I have a separate branch that streams weights from ram - at which point I think I was only seeing negligible performance loss compared to storing the weights in vram. The bottleneck was compute, not GPU bandwidth.

MacsHeadroom · on March 12, 2023

The 65B model only needs just over 32GB of VRAM to run. It does not need system RAM to run/use if you use pre-quantized weights which you can find many places already.

No need to quantize yourself (besides it takes almost a day to do 4bit GPTQ quantization on 3xA6000).

gpm · on March 12, 2023

Quantizing is a lossy process, you can't really claim to be running the 65B model llama at that point (though the 65b qgpt-llama does look like it might be very useful)

Tepix · on March 13, 2023

The GPTQ paper https://arxiv.org/abs/2210.17323 claims "negligible accuracy degradation relative to the uncompressed baseline".

Tepix · on March 13, 2023

Are you sure? I think it took a mere 2 hours to do 4bit GPTQ quantization of LLaMA-65B on 1x RTX 3090. But i may be mistaken.

nerdponx · on March 11, 2023

I noticed the Fasttext code was also surprisingly clean and readable C++. whatever moralities and other flaws the metal business model might have in general, they seem to have a consistently excellent track record when it comes to publicly available libraries and tools.

rektide · on March 11, 2023

Very nice post, good lead. It makes me curious... I wonder what LLaMA would look like implemented upon the newly release OpenXLA[1]! Is that even a sensible ask? I feel like it could potentially be an informative exercise, that would aid in the understanding of the landscape of tooling.

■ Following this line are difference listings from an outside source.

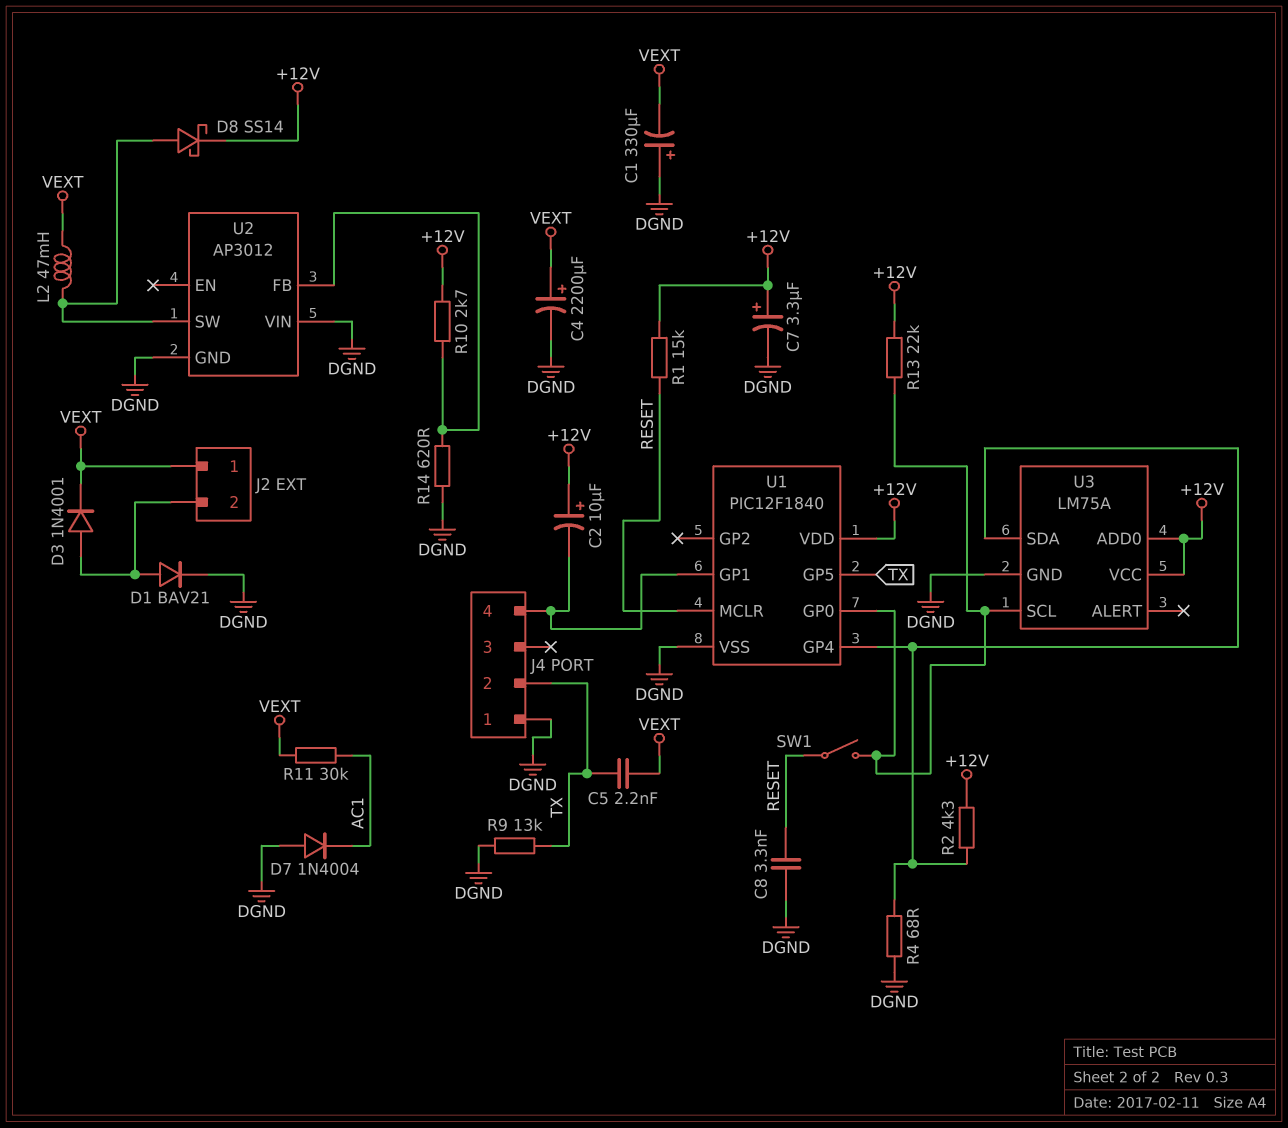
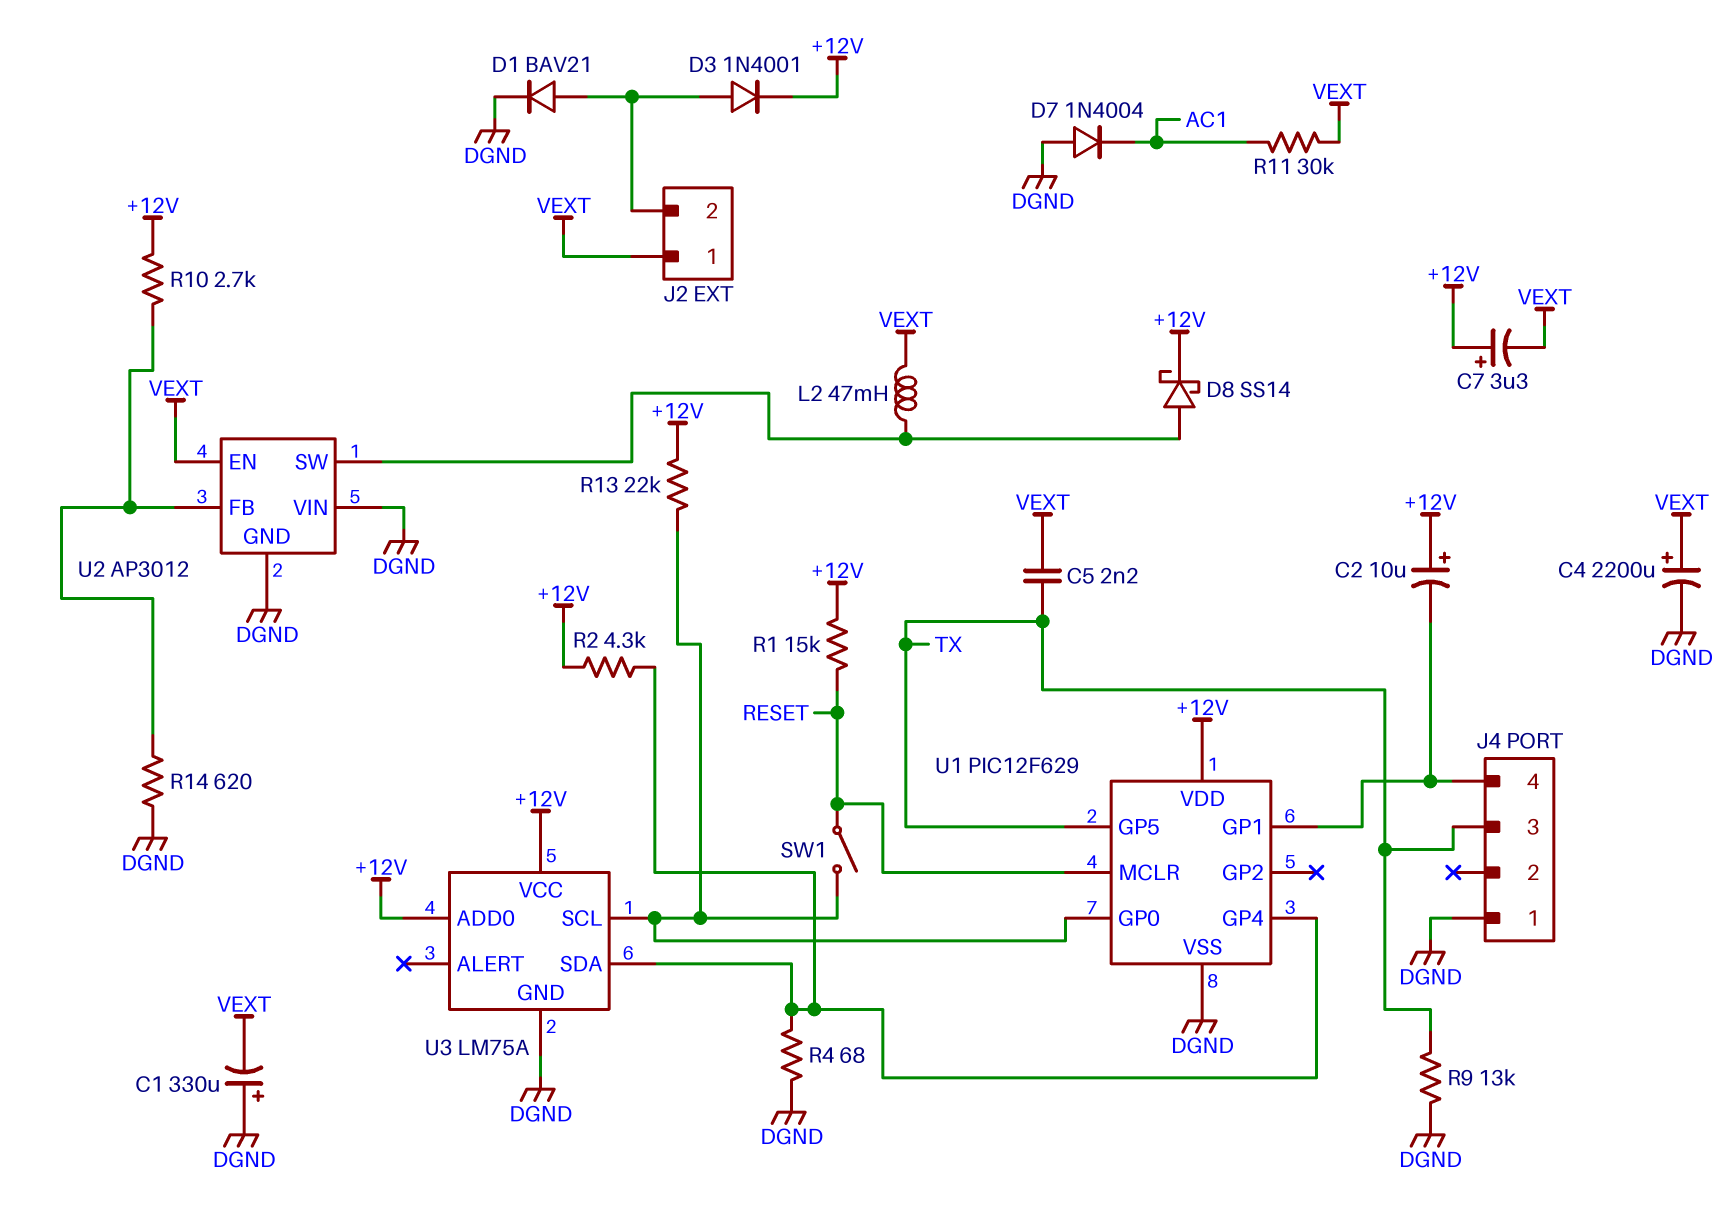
C7: 3.3uF (plus +12V, minus DGND) -> 3.3uF (plus +12V, minus VEXT)
C8: 3.3nF (DGND, RESET) -> none
D3: diode 1N4001 (A J2/2, K VEXT) -> diode 1N4001 (A J2/2, K +12V)
J4 pin 2: TX -> none
J4 pin 3: none -> TX
U1: PIC12F1840 -> PIC12F629
U2 pin EN: none -> VEXT

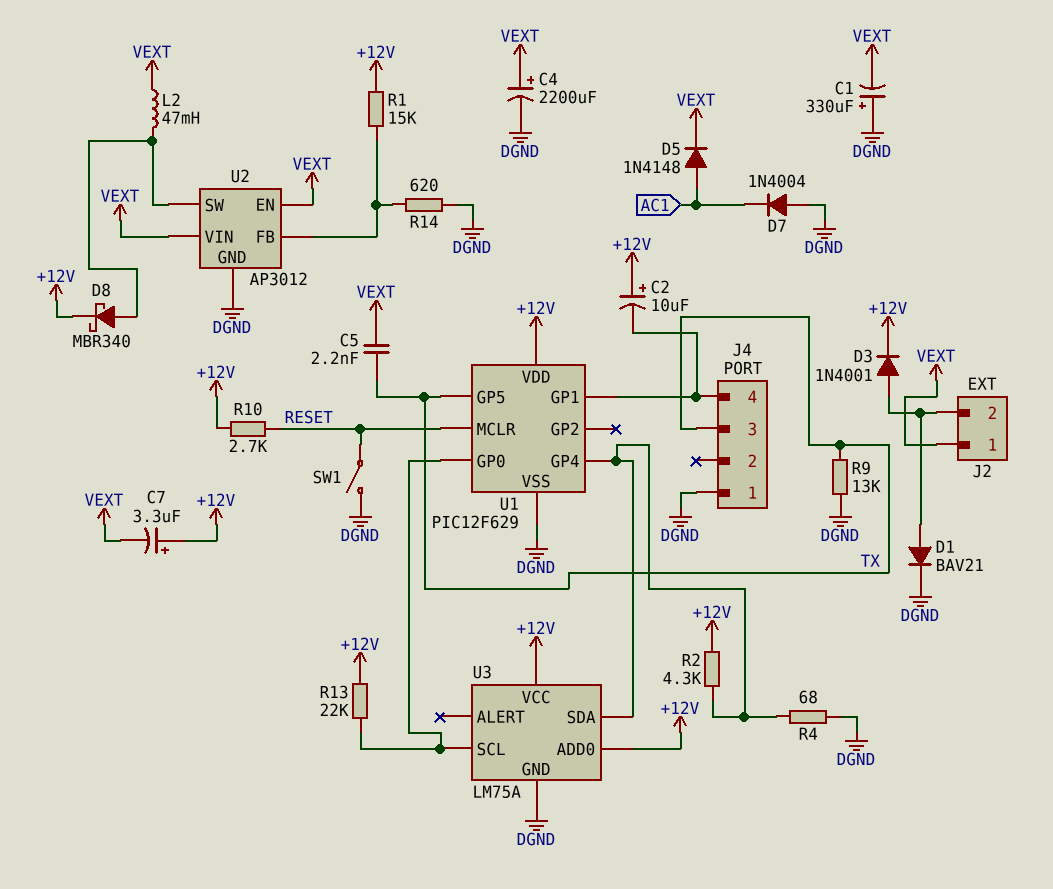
D5: none -> diode 1N4148 (A AC1, K VEXT)
D8: schottky SS14 (A U2/SW, K +12V) -> schottky MBR340 (A U2/SW, K +12V)
R1: 15k (+12V, RESET) -> 15k (+12V, U2/FB)
R10: 2.7k (+12V, U2/FB) -> 2.7k (+12V, RESET)
R11: 30k (AC1, VEXT) -> none
SW1: switch (RESET, U1/GP0) -> switch (DGND, RESET)
U2 pin VIN: DGND -> VEXT

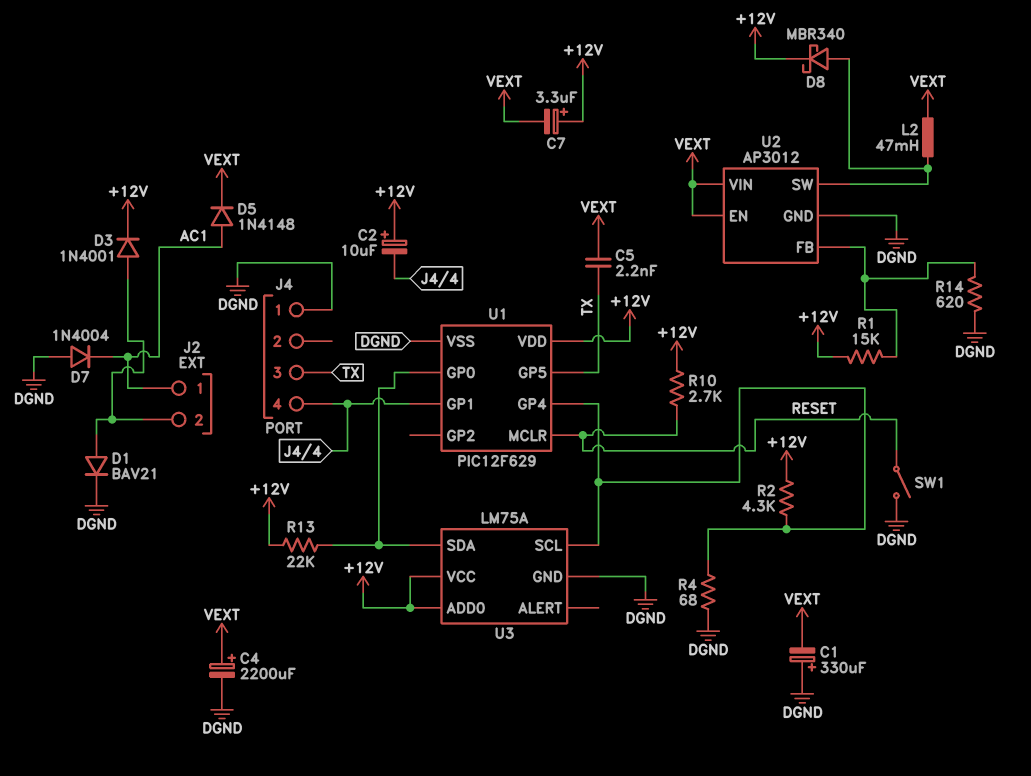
J2 pin 1: VEXT -> AC1
R9: 13k (DGND, TX) -> none
U3 pin SCL: U1/GP0 -> U1/GP4
U3 pin SDA: U1/GP4 -> U1/GP0

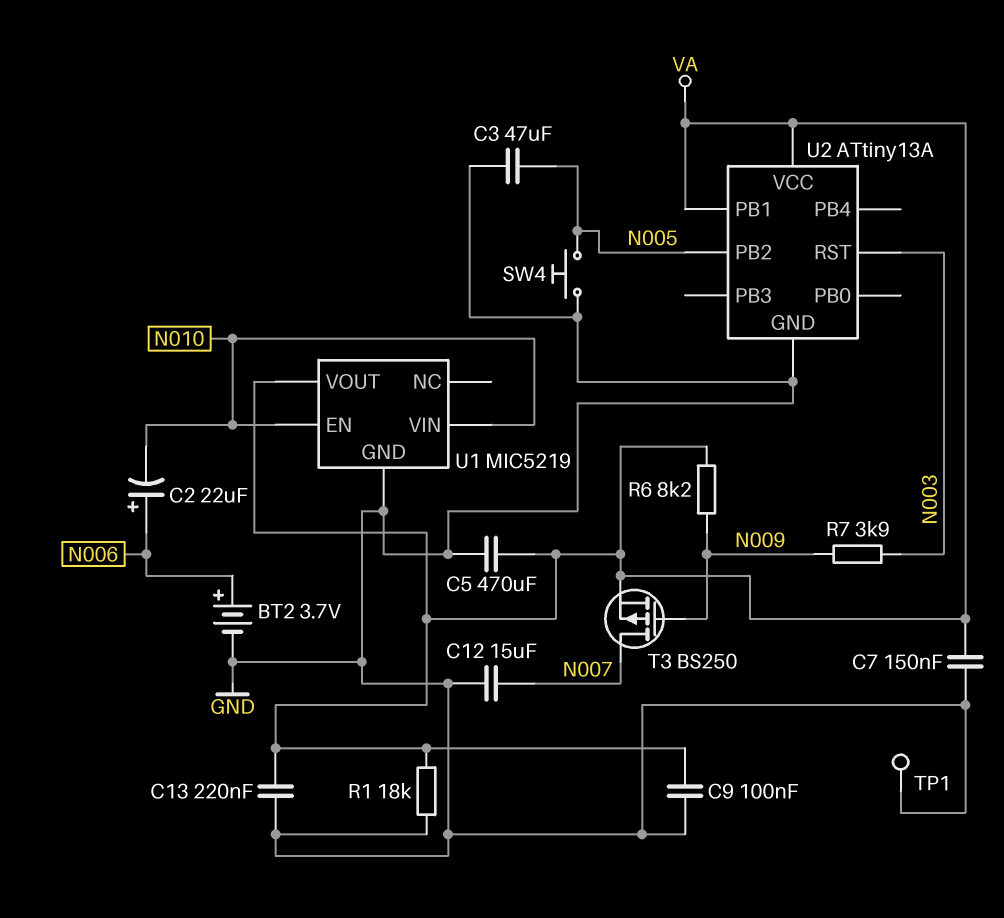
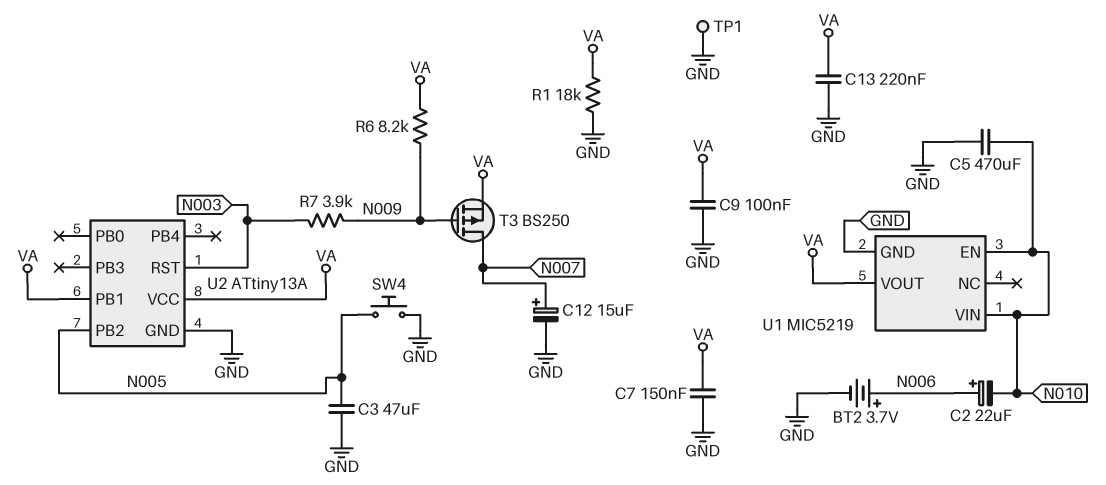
C5: 470uF (GND, VA) -> 470uF (GND, N010)
C12: 15uF (GND, N007) -> 15uF (plus N007, minus GND)

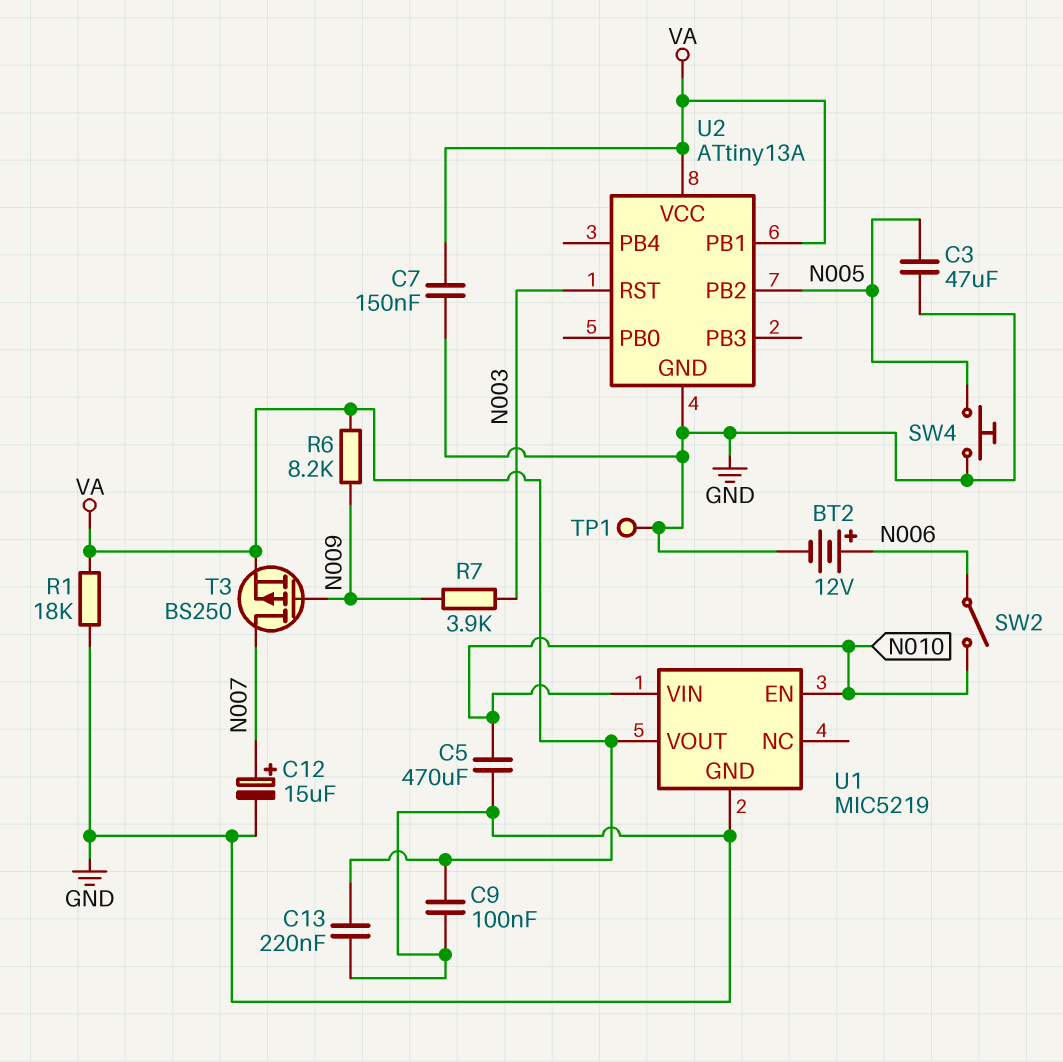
BT2: 3.7V (plus N006, minus GND) -> 12V (plus N006, minus GND)
C2: 22uF (plus N006, minus N010) -> none
SW2: none -> switch (N006, N010)

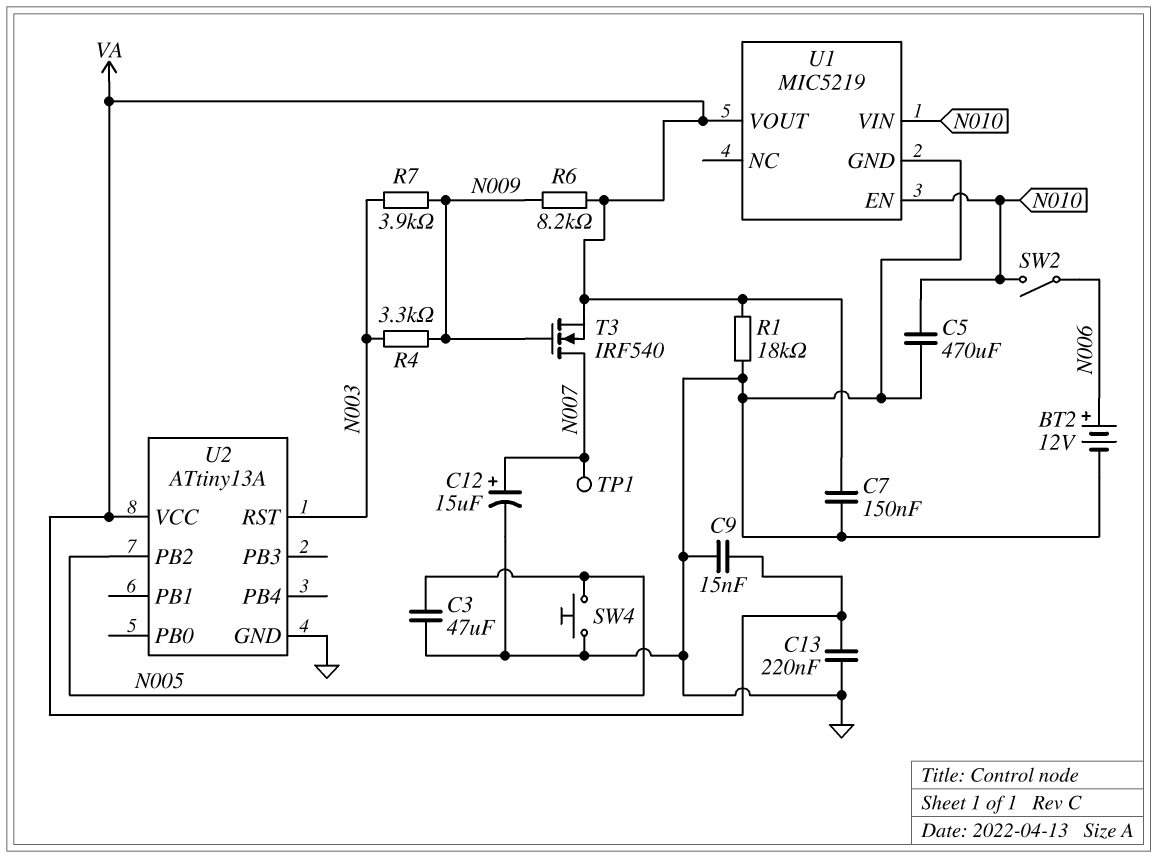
C9: 100nF (GND, VA) -> 15nF (GND, VA)
R4: none -> 3.3k (N003, N009)
T3: PMOS BS250 (G N009, D N007, S VA) -> NMOS IRF540 (G N009, D N007, S VA)
TP1: test point (GND) -> test point (N007)
U2 pin PB1: VA -> none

[1] https://opensource.googleblog.com/2023/03/openxla-is-ready-t... https://news.ycombinator.com/item?id=35078410

magic_at_nodai · on March 12, 2023

We have it running as part of SHARK (which is built on IREE). https://github.com/nod-ai/SHARK/tree/main/shark/examples/sha...

toxik · on March 11, 2023

I’m pretty sure the code you linked is just simplified for publication. I think it’s interesting to read, I just don’t think it’s what they actually used to train and develop the algorithm.

nl · on March 11, 2023

This is only the model code which defined the shape and how to do a forward pass.

It isn't the training code, but it would be unlikely that the model code used then is any different.

toxik · on March 11, 2023

There are little hints strewn out through the code that suggests it is indeed “trimmed” from a larger codebase.

zamnos · on March 11, 2023

tinygrad by geohot, also linked on this thread, has similar properties good for learning - it's a couple hundred LoC to integrate LLaMA support

https://github.com/geohot/tinygrad/tree/llama

sillysaurusx · on March 11, 2023

Just don’t copy their sampler. It’s trashcan-tier. Bad defaults and no repetition penalty.

toxik · on March 12, 2023

I think tuning the sampler temperature and using top-k over top-p sounds ad hoc and shouldn’t be necessary for a solid model. Do you have any reason for suggesting those changes in particular? Especially since top-p, or nucleus sampling, is meant to be an improvement over top-k.